CD-Review: The Black - Alongside Death

Besetzung

D. Forn Bragman - Gesang, Gitarre
Andreas Jonsson - Bass
The Black (Make Pesonen) - Schlagzeug

Tracklist

01. On The Descent To Hell
02. Death's Crown
03. A Contract Written In Ashes
04. Dead Seed
05. Fleshless
06. Death Throes
07. The Wrath From Beneath
08. Alongside Death


Für einen Aussenstehenden misst sich die Aktivität einer Band ja in gewisser Weise immer an deren Veröffentlichungen – der Blick in den Proberaum öffnet sich schließlich nicht jedem.
Diesem Kriterium zu Folge hätte man bis vor Kurzem wohl vermuten müssen, THE BLACK wären Geschichte – erschien die letzte Veröffentlichung der Truppe, vor mittlerweile fast 15 Jahren: Black Metal-Kennern könnte diese CD, das Debütalbum „The Priest Of Satan“, deswegen ein Begriff sein, da auf ihr der mittlerweile verstorbene Dissection-Leader Jon Nödtveid mit Stimme und Gitarre vertreten war – ein Bonus, mit dem man 2009 leider nicht mehr punkten kann.
Was die Band in der Zwischenzeit gemacht hat, ist Ungewiss – eine nicht unerhebliche Mitschuld an der Schaffenspause hatte aber sicherlich der Erfolg der Formation Tyrant, an der jetzige Sänger Bragman sowie Bassist Jonsson (als Schlagzeuger) beteiligt sind.
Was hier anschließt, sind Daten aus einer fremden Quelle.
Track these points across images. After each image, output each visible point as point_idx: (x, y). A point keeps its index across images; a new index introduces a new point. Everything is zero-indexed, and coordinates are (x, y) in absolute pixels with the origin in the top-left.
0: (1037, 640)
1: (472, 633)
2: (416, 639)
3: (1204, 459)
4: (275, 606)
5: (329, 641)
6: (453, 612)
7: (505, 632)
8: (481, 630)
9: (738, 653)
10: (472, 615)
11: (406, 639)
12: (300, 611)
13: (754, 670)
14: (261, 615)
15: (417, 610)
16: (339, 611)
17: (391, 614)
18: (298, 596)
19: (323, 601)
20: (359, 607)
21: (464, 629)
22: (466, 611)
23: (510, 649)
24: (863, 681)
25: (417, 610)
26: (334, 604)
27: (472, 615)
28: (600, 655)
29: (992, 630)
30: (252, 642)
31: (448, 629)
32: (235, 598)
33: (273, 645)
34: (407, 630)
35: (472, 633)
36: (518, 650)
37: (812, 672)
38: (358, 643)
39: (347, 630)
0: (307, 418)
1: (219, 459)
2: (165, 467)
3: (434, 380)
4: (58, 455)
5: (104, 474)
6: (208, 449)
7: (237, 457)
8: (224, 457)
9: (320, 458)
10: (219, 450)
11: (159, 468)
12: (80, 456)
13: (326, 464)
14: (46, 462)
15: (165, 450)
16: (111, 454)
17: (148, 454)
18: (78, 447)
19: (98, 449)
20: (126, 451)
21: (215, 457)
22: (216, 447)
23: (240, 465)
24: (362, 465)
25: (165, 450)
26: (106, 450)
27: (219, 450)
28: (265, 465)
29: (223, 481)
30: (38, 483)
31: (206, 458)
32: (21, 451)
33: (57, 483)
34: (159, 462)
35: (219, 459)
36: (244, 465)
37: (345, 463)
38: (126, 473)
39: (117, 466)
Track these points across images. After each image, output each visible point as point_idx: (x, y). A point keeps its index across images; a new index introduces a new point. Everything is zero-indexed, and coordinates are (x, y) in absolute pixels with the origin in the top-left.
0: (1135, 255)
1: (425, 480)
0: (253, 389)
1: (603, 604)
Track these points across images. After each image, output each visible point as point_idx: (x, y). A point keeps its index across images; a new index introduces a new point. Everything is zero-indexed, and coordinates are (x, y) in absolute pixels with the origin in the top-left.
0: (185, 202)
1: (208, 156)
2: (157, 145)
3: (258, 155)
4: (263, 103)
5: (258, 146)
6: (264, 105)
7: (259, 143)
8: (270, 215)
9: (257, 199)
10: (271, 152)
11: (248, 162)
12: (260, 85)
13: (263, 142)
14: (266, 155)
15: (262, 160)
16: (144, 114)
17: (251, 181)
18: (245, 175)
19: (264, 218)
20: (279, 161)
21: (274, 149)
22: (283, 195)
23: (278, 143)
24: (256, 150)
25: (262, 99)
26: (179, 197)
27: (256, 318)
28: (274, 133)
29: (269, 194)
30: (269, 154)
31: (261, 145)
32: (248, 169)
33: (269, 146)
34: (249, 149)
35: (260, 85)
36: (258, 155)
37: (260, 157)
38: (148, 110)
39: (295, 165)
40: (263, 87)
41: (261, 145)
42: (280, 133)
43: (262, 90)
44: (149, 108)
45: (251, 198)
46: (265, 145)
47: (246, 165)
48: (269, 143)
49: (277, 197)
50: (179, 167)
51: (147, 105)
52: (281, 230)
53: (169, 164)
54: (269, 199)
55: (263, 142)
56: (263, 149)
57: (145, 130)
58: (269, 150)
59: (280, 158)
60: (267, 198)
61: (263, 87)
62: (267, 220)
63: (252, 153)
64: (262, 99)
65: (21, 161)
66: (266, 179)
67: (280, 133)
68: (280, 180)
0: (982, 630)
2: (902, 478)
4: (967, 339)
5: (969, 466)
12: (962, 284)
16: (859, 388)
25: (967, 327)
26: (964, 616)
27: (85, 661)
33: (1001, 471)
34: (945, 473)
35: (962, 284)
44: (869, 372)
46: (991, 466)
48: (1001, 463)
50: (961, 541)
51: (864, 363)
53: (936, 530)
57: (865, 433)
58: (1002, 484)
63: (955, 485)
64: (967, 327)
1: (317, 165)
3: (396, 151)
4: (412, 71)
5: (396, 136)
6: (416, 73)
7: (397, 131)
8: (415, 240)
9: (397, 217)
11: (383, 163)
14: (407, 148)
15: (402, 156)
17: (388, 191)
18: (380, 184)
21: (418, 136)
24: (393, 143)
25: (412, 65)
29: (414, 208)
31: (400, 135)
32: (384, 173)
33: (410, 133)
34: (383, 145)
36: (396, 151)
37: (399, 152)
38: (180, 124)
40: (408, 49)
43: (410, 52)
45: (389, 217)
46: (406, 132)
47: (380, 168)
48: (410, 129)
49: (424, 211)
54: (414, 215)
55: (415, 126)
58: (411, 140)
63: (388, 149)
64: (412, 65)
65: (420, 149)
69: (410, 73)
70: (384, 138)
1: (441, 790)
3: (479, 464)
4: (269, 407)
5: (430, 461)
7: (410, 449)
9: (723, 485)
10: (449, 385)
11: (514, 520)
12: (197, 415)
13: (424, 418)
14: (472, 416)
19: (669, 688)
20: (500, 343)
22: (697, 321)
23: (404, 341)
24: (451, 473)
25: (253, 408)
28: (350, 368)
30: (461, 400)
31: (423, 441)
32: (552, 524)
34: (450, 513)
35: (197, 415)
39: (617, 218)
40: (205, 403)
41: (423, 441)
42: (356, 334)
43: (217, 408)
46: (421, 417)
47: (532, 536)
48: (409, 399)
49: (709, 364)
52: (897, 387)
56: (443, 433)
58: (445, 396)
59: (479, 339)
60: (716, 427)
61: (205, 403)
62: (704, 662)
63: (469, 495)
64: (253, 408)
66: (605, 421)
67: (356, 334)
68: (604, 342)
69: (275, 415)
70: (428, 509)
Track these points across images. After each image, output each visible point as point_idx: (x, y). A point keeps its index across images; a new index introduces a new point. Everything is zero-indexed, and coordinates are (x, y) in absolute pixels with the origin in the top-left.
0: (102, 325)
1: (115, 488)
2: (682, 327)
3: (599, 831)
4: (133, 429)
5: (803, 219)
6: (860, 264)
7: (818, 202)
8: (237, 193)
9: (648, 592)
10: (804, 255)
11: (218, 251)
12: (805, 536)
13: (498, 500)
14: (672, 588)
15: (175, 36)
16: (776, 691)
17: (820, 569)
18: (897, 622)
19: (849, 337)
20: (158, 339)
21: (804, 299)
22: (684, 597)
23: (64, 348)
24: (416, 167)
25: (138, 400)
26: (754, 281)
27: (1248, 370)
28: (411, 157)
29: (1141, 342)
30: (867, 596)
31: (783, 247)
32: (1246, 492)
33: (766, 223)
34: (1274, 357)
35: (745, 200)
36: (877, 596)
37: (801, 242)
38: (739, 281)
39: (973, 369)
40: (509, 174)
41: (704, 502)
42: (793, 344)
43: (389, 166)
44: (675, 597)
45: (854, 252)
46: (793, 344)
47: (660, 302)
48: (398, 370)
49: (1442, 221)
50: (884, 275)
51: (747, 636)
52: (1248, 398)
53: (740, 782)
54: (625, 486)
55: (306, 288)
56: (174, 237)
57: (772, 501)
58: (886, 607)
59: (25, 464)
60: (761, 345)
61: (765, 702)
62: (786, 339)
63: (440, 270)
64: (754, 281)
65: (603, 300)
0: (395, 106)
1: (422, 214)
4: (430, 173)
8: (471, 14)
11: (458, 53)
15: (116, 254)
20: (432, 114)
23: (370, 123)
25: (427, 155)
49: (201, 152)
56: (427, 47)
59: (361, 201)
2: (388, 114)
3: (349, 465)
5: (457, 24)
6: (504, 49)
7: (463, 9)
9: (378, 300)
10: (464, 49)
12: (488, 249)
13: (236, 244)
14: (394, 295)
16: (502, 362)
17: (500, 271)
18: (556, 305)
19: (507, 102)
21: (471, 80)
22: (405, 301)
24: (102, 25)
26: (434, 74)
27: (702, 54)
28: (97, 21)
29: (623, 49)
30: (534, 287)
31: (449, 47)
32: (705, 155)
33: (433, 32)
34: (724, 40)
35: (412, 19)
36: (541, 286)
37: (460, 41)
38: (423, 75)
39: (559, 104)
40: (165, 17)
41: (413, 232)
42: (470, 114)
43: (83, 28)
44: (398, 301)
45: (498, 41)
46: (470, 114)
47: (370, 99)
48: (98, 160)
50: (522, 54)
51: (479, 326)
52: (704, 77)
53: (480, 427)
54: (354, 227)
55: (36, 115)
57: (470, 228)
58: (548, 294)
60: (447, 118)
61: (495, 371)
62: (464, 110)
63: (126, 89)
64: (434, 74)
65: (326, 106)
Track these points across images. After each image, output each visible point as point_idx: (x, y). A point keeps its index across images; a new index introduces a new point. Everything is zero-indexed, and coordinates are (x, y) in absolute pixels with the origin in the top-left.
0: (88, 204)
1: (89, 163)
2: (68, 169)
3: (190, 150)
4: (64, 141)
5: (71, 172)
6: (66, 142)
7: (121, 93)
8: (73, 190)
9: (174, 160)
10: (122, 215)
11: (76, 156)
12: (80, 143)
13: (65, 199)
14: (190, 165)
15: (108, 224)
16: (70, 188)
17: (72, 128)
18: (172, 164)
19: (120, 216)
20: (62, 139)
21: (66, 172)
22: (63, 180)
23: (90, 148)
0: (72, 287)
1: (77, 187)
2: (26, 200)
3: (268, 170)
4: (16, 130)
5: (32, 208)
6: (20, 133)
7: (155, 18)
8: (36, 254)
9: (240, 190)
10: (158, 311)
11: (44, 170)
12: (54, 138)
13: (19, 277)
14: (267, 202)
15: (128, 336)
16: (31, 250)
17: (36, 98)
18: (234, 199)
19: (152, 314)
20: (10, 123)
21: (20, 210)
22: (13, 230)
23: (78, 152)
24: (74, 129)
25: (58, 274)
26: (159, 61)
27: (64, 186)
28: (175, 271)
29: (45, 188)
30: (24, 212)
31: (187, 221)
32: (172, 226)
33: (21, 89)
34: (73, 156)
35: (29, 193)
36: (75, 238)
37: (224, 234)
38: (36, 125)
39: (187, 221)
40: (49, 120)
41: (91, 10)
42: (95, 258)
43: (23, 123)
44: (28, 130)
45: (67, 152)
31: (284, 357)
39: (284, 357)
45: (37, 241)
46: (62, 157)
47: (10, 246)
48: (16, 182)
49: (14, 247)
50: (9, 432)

Nun steht mit „Alongside Death“ ein neues Werk ins Haus, mit dem man sich erneut ins Gedächtnis der Szene zurückzukämpfen versucht – all zu viele Fans wird man über diese Zeitspanne nicht behalten haben.
Mit „On The Descent To Hell“ legt man auch gleich ohne Umschweife los – mit rohem, schnörkellosem Uptempo-Black Metal. Die absolute Rohheit des Materials, durch den schroffen, sehr höhenlastigen Sound nochmals unterstrichen, wird ledigleich durch die große Menge Hall, die auf den Vokals liegt und dem Gesang so fast etwas „weiches“ in mitten dieser rauhen Umgebung gibt, gemildert. Ansonsten wird hier ohne Rücksicht auf Verluste geholzt, was das Zeug hält: Drummer The Black legt in atemberaubendem Tempo vor, die Gitarren sägen ihre typisch schwedischen Riffs in die ansonsten relativ monotone Klanglandschaft – je länger die CD allerdings spielt, desto mehr wird man der eher groovenden als schreddernden Komponente gewahr.Diverse Assoziationen werden geweckt – gerade durch letztgenannten Aspekt natürlich zu Tyrant: Musikalisch zwar weitaus roher und schneller, lässt sich aber doch vor allem am Gesang einigen Stellen erkennen, dass hier die gleichen Musiker am Werk sind… über weite Strecken singt Bragman bei THE BLACK allerdings der Situation angepasst weitaus schwarzmetallener als bei den Black Thrashern.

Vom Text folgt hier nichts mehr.